For the purposes of this guide, we'll treat kubeconfigs as simple wrappers over these three files. In their generality, however, they can be more complex. For example, they can include authentication data for multiple users of multiple independent Kubernetes clusters.

We will need to generate a kubeconfig for every client of the Kubernetes API:

  • The admin user
  • Each node (i.e. kubelet)
  • kube-scheduler
  • kube-controller-manager
  • kube-proxy

Bootstrapping the security

It's time to generate all the listed certificates and kubeconfigs.

Note

This section is largely based on Kubernetes the Hard Way

Generating certificates with cfssl

There are many tools to generate X.509 certificates. Our utility of choice is cfssl.

Let's create a directory for everything security-related:

mkdir auth && cd auth

Root Certificate Authority

The first thing to generate is the root certificate authority. We can do that by preparing a JSON file representing a Certificate Signing Request and pass it to cfssl.

Create the ca-csr.json file:

{
  "CN": "Kubernetes",
  "key": {
    "algo": "rsa",
    "size": 2048
  },
  "names": [
    {
      "C": "PL",
      "L": "Krakow",
      "O": "Kubernetes",
      "OU": "kubenet",
      "ST": "Lesser Poland"
    }
  ]
}

All the names in this CSR are arbitrary, you can choose whatever you like.

Generate the CA with:

cfssl gencert -initca ca-csr.json | cfssljson -bare ca

This generates ca.csr, ca.pem (the certificate) and ca-key.pem (the private key). The .csr file will not be used and may be discarded.

Note

cfssl is designed to work like a REST API and returns its result wrapped into JSON. We use cfssljson utility to convert it into PEM files.

CA configuration file

In order to facilitate signing client & server certificates, we can factor out common settings into a shared configuration file, the ca-config.json:

{
  "signing": {
    "default": {
      "expiry": "87600h"
    },
    "profiles": {
      "kubernetes": {
        "usages": ["signing", "key encipherment", "server auth", "client auth"],
        "expiry": "87600h"
      }
    }
  }
}

Here are some details to note about it:

  • default specifies global options, while profiles contains a set of arbitrarily named "profiles" that may override these options. When generating a certificate, the desired profile is selected with a command line option. This way the config file may serve as an aggregate for multiple, independent sets of options.
  • expiry specifies the validity of a certificate - in this case we set it to 10 years (unfortunately, hour is the largest time unit possible to use here)
  • usages corresponds to the Key Usage Extension of the X.509 certificate format

The main Kubernetes API certificate

Create a kubernetes-csr.json file:

{
  "CN": "kubernetes",
  "key": {
    "algo": "rsa",
    "size": 2048
  },
  "names": [
    {
      "C": "PL",
      "L": "Krakow",
      "O": "Kubernetes",
      "OU": "kubenet",
      "ST": "Lesser Poland"

STORED ROWS -
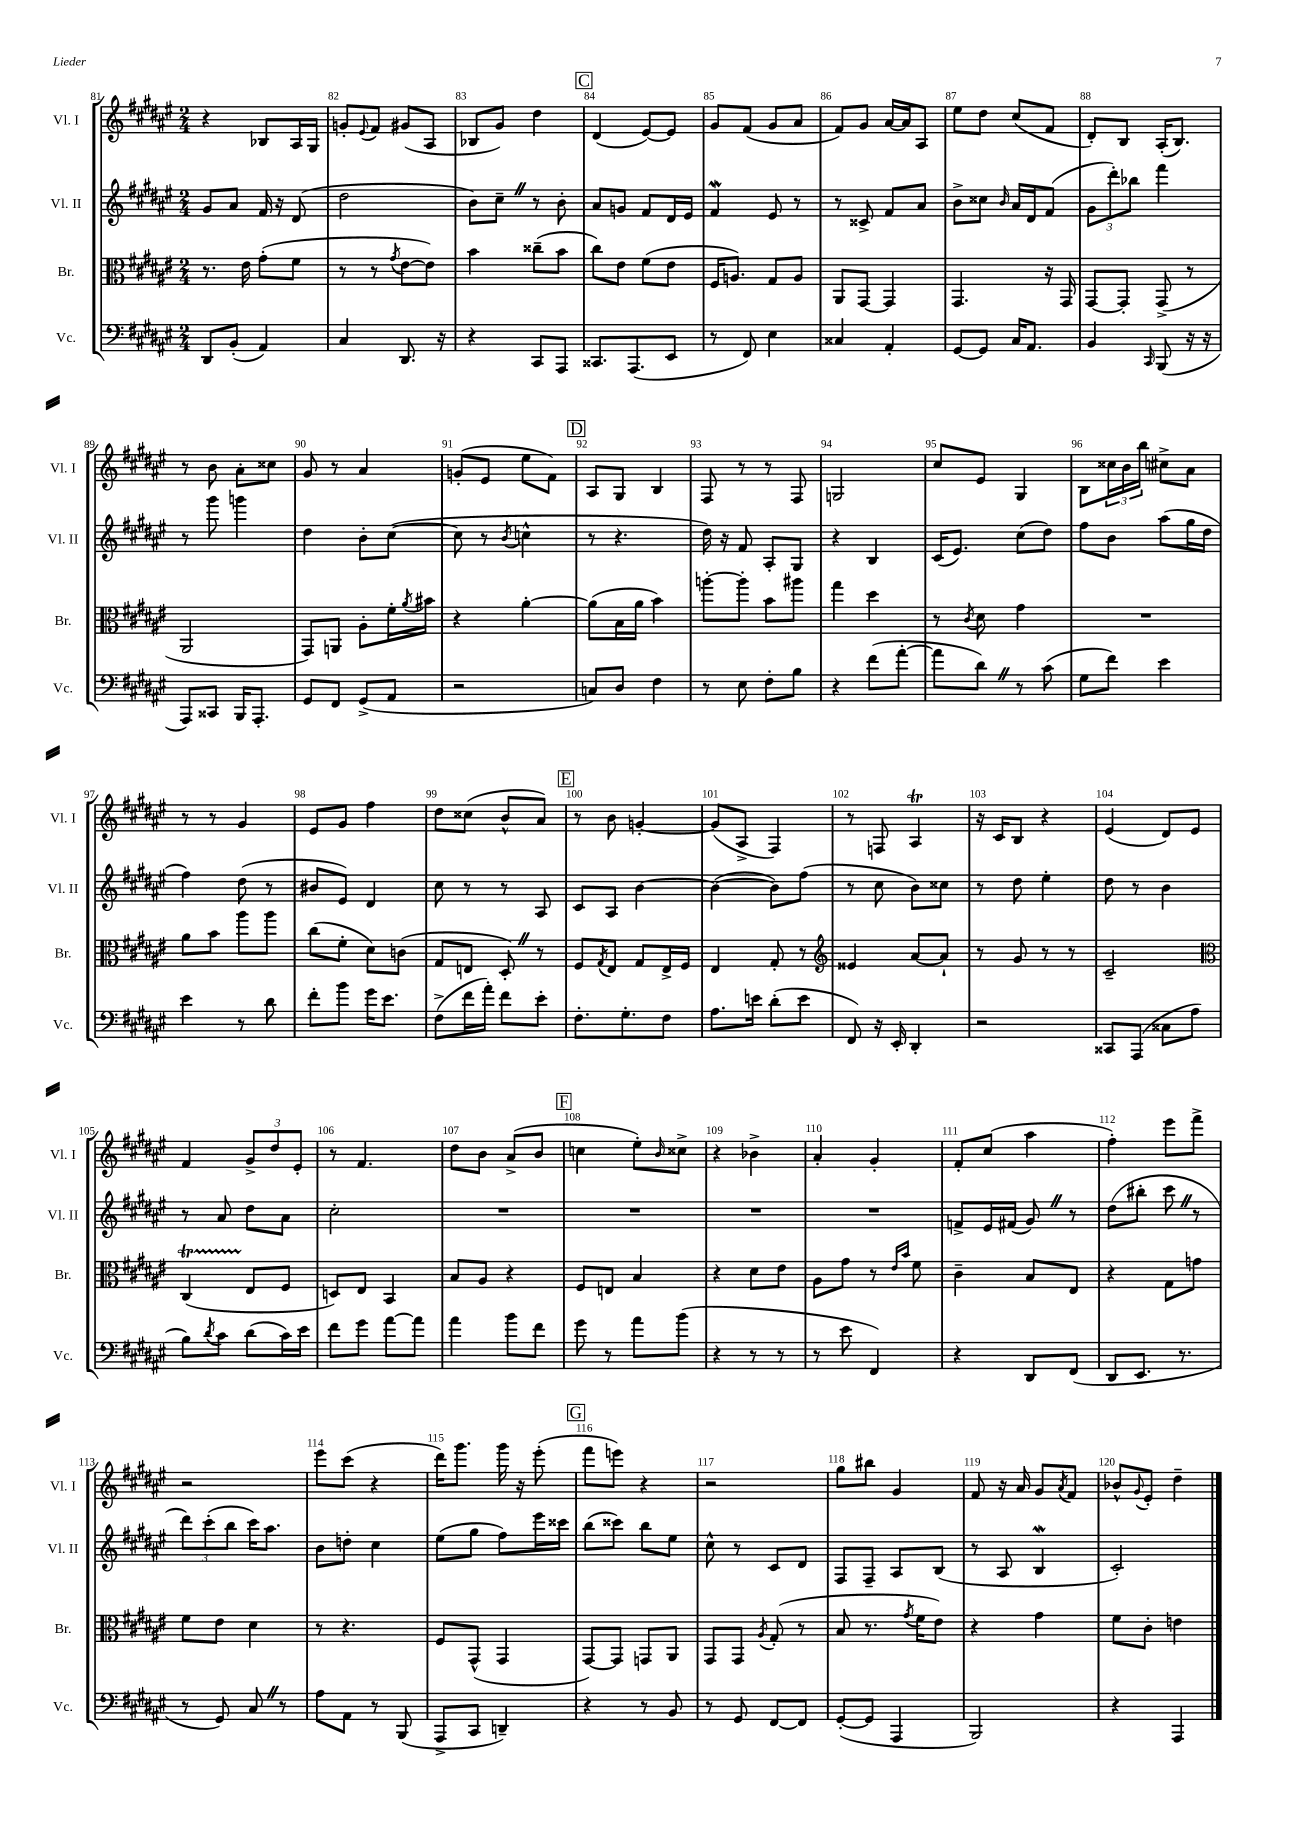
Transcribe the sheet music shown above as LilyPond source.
* * *
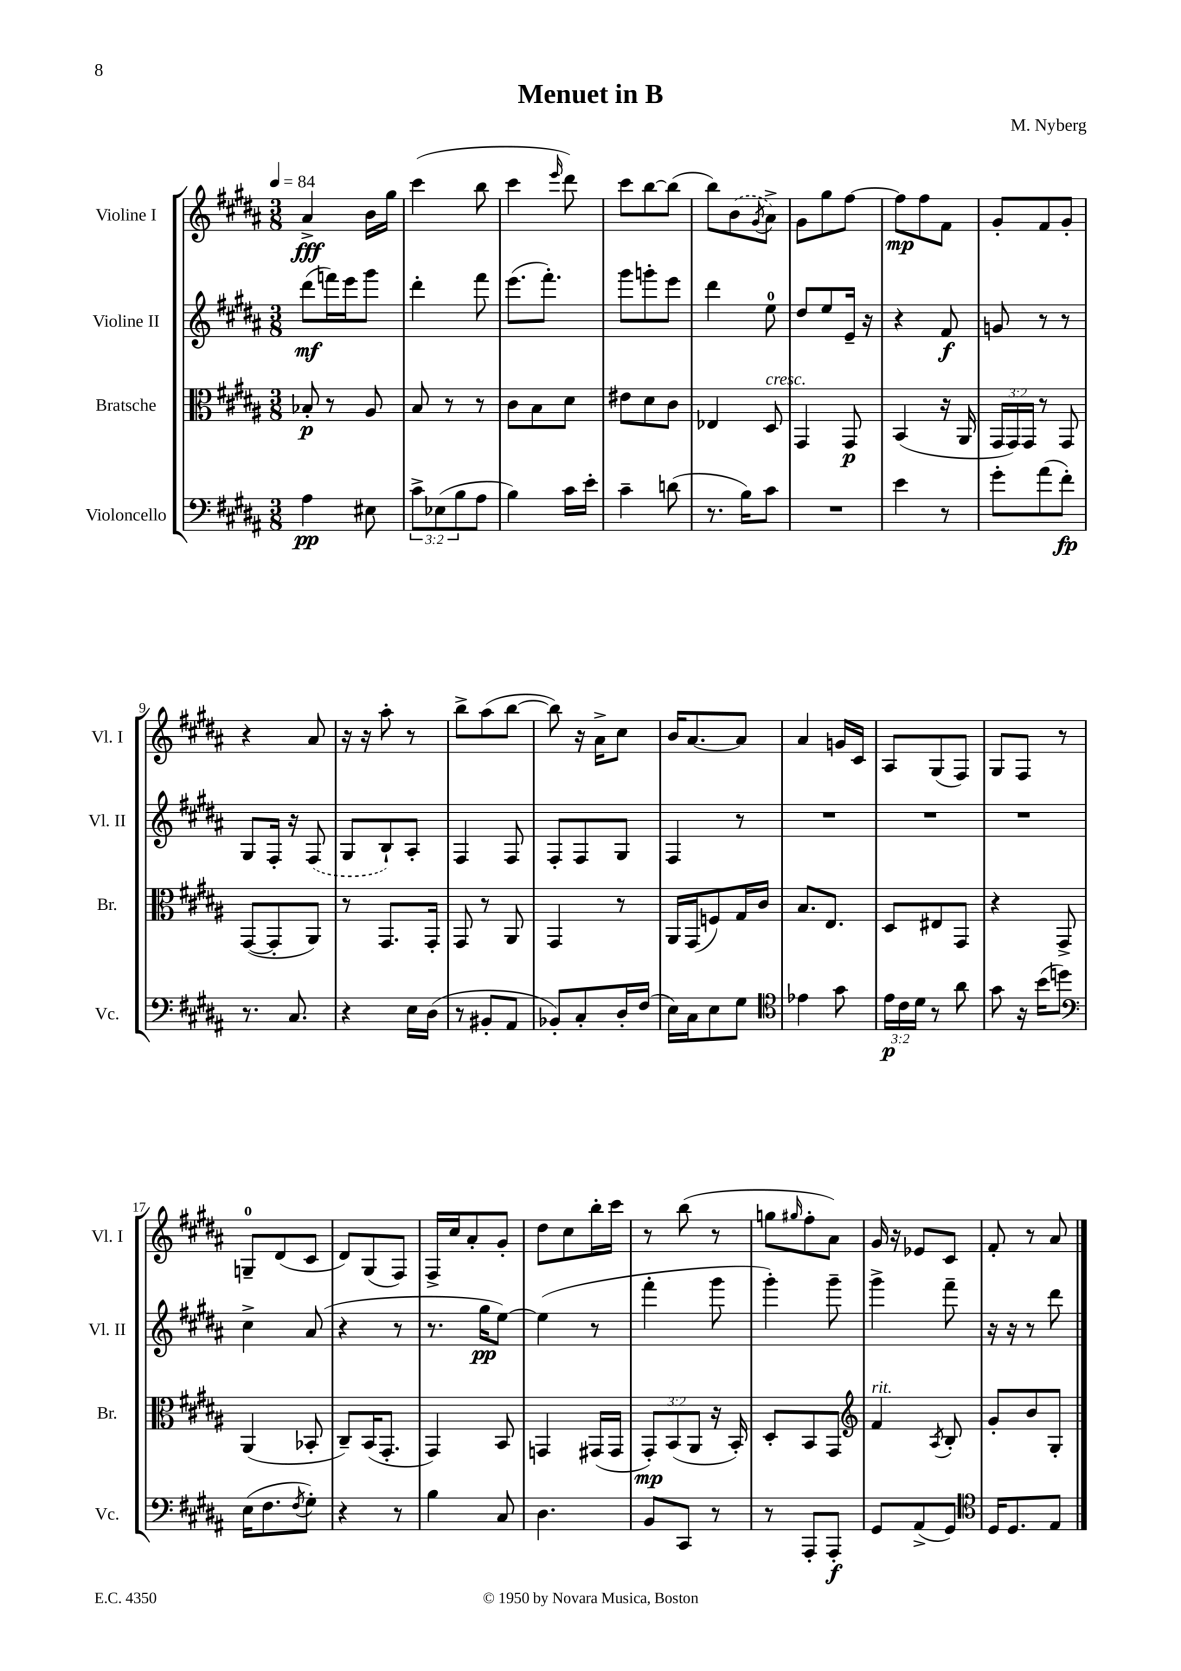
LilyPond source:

WHAT IS ASKED -
a. In the Kubernetes guide, which utility converts the JSON output of cfssl into PEM files?
b. Write out the part of the Kubernetes guide that begins with the words "For the purposes" and ends after "certificates and kubeconfigs.".
The lines above have no connection to the Kubernetes guide.

THE ANSWERS -
a. The cfssljson utility.

b.
For the purposes of this guide, we'll treat kubeconfigs as simple wrappers over these three files. In their generality, however, they can be more complex. For example, they can include authentication data for multiple users of multiple independent Kubernetes clusters.

We will need to generate a kubeconfig for every client of the Kubernetes API:

  • The admin user
  • Each node (i.e. kubelet)
  • kube-scheduler
  • kube-controller-manager
  • kube-proxy

Bootstrapping the security

It's time to generate all the listed certificates and kubeconfigs.